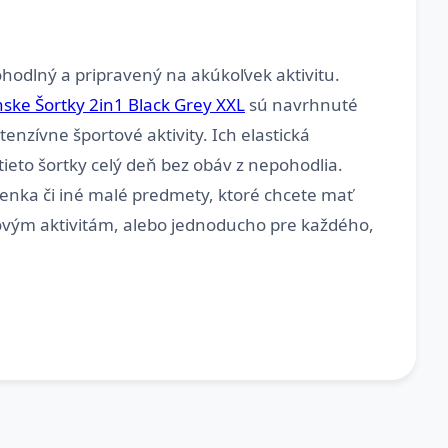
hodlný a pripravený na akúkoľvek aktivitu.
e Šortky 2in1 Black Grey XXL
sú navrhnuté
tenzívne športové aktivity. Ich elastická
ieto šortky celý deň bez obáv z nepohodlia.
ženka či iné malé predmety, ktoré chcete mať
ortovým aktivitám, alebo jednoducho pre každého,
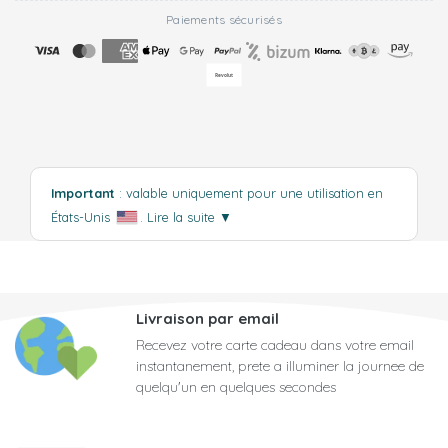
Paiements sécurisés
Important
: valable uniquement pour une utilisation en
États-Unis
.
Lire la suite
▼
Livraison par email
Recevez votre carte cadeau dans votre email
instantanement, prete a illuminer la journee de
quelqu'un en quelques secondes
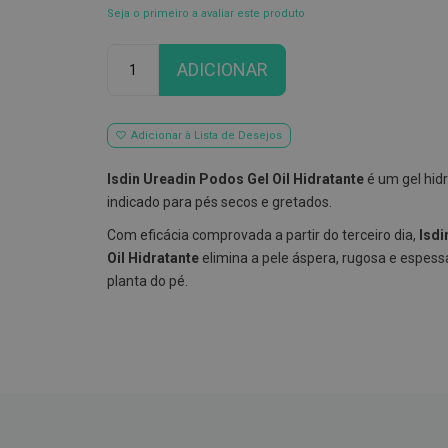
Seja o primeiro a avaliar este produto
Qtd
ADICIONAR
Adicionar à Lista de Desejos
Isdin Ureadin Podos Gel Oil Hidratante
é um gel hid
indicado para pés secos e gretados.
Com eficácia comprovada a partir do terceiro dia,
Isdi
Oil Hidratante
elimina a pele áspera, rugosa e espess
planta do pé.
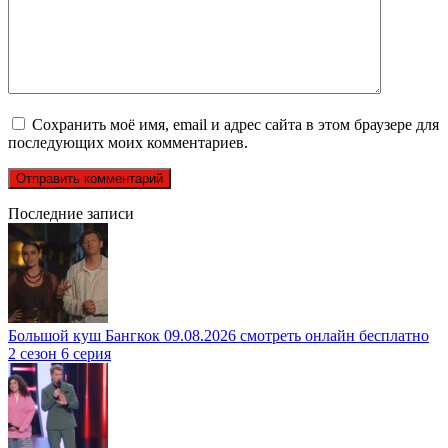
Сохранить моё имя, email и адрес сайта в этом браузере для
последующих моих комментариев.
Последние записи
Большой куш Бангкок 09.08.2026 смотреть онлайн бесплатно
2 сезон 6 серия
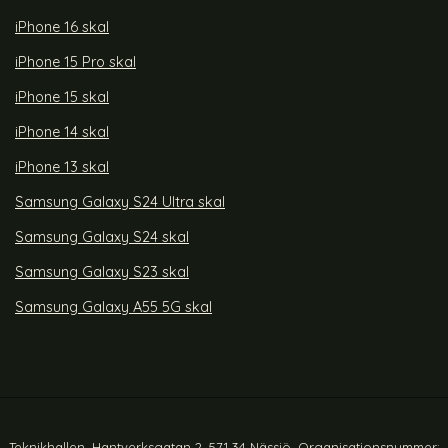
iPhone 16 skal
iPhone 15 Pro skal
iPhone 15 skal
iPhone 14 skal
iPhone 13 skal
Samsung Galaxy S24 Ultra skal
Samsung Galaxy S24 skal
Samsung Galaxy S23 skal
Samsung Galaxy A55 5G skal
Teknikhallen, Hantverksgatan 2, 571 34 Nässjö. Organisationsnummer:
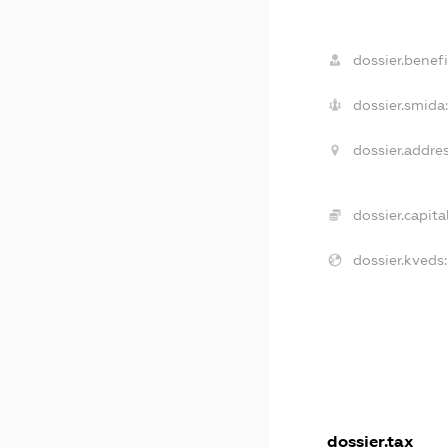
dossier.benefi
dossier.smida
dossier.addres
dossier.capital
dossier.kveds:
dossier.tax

◆ **What this task involves**: Render everything in the data from the line containing "Paiements sécurisés" down to the line containing "2 сезон 6 серия" as a numbered list, including both of those lines and dropping any blank lines. Leave the pictures out.

◆ **The completed task**:
1. Paiements sécurisés
2. Important
3. : valable uniquement pour une utilisation en
4. États-Unis
5. .
6. Lire la suite
7. ▼
8. Livraison par email
9. Recevez votre carte cadeau dans votre email
10. instantanement, prete a illuminer la journee de
11. quelqu'un en quelques secondes
12. Seja o primeiro a avaliar este produto
13. Qtd
14. ADICIONAR
15. Adicionar à Lista de Desejos
16. Isdin Ureadin Podos Gel Oil Hidratante
17. é um gel hid
18. indicado para pés secos e gretados.
19. Com eficácia comprovada a partir do terceiro dia,
20. Isdi
21. Oil Hidratante
22. elimina a pele áspera, rugosa e espess
23. planta do pé.
24. Сохранить моё имя, email и адрес сайта в этом браузере для
25. последующих моих комментариев.
26. Последние записи
27. Большой куш Бангкок 09.08.2026 смотреть онлайн бесплатно
28. 2 сезон 6 серия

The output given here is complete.